(Input for this task)
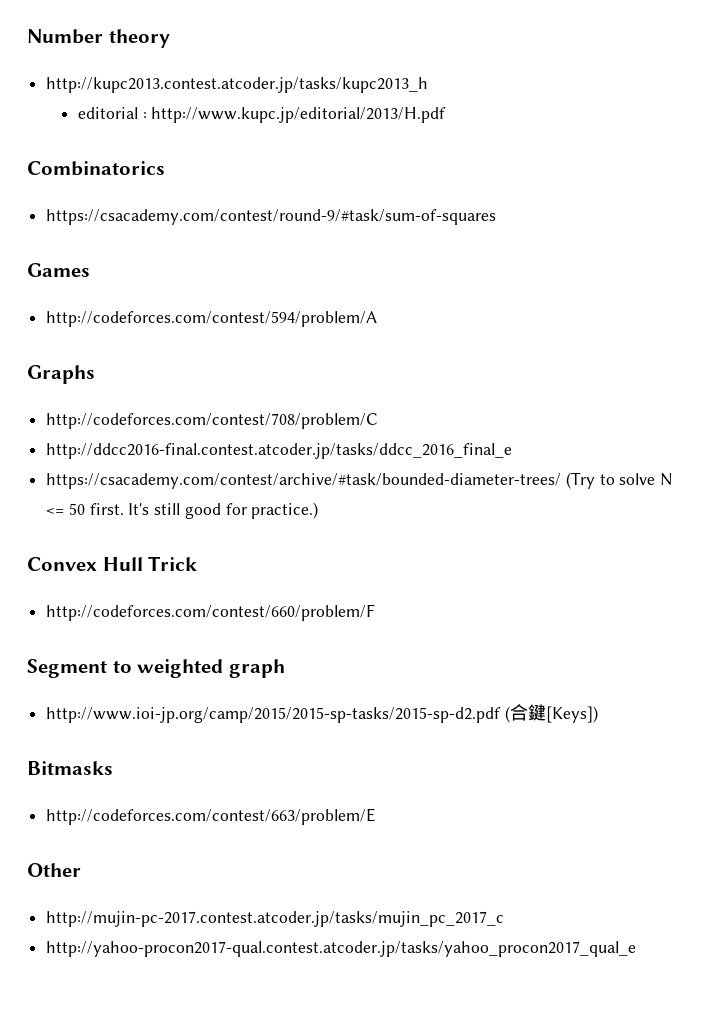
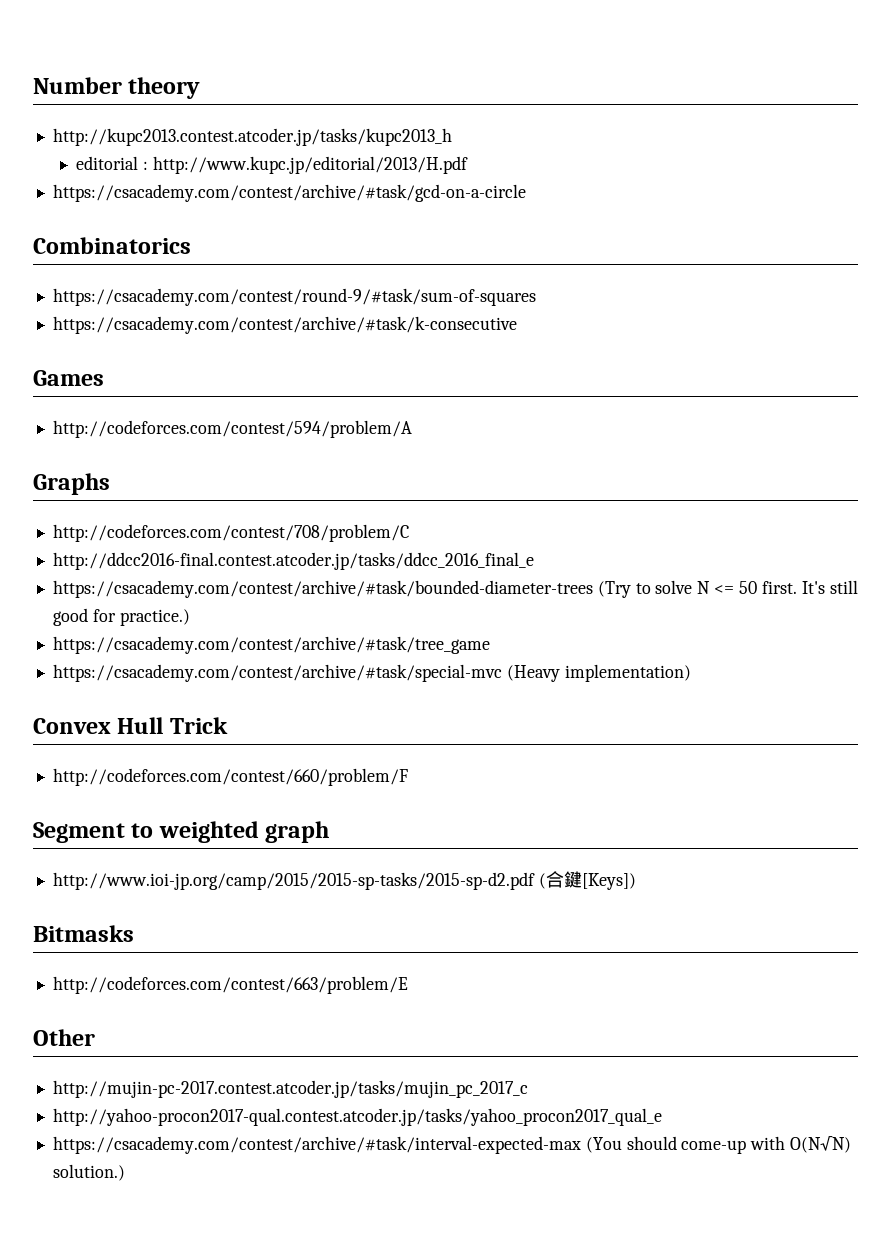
(447, 115) none -> [52,184,526,202] // https://csacademy.com/contest/archive/#task/gcd-on-a-circle
(497, 217) none -> [52,316,517,334] // https://csacademy.com/contest/archive/#task/k-consecutive
[46,473,562,489] https://csacademy.com/contest/archive/#task/bounded-diameter-trees/ -> [52,580,593,598] https://csacademy.com/contest/archive/#task/bounded-diameter-trees
(319, 510) none -> [52,636,490,654] [52,664,691,682] // https://csacademy.com/contest/archive/#task/tree_game // https://csacademy.com/contest/archive/#task/special-mvc (Heavy implementation)
(637, 949) none -> [52,1136,852,1154] [52,1164,125,1181] // https://csacademy.com/contest/archive/#task/interval-expected-max (You should come-up with O(N√N) solution.)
(End Input for this task)
Starting with the line that contains "(319, 510) none", return every line through the last one of the records, exactly as written.

**Task result**
(319, 510) none -> [52,636,490,654] [52,664,691,682] // https://csacademy.com/contest/archive/#task/tree_game // https://csacademy.com/contest/archive/#task/special-mvc (Heavy implementation)
(637, 949) none -> [52,1136,852,1154] [52,1164,125,1181] // https://csacademy.com/contest/archive/#task/interval-expected-max (You should come-up with O(N√N) solution.)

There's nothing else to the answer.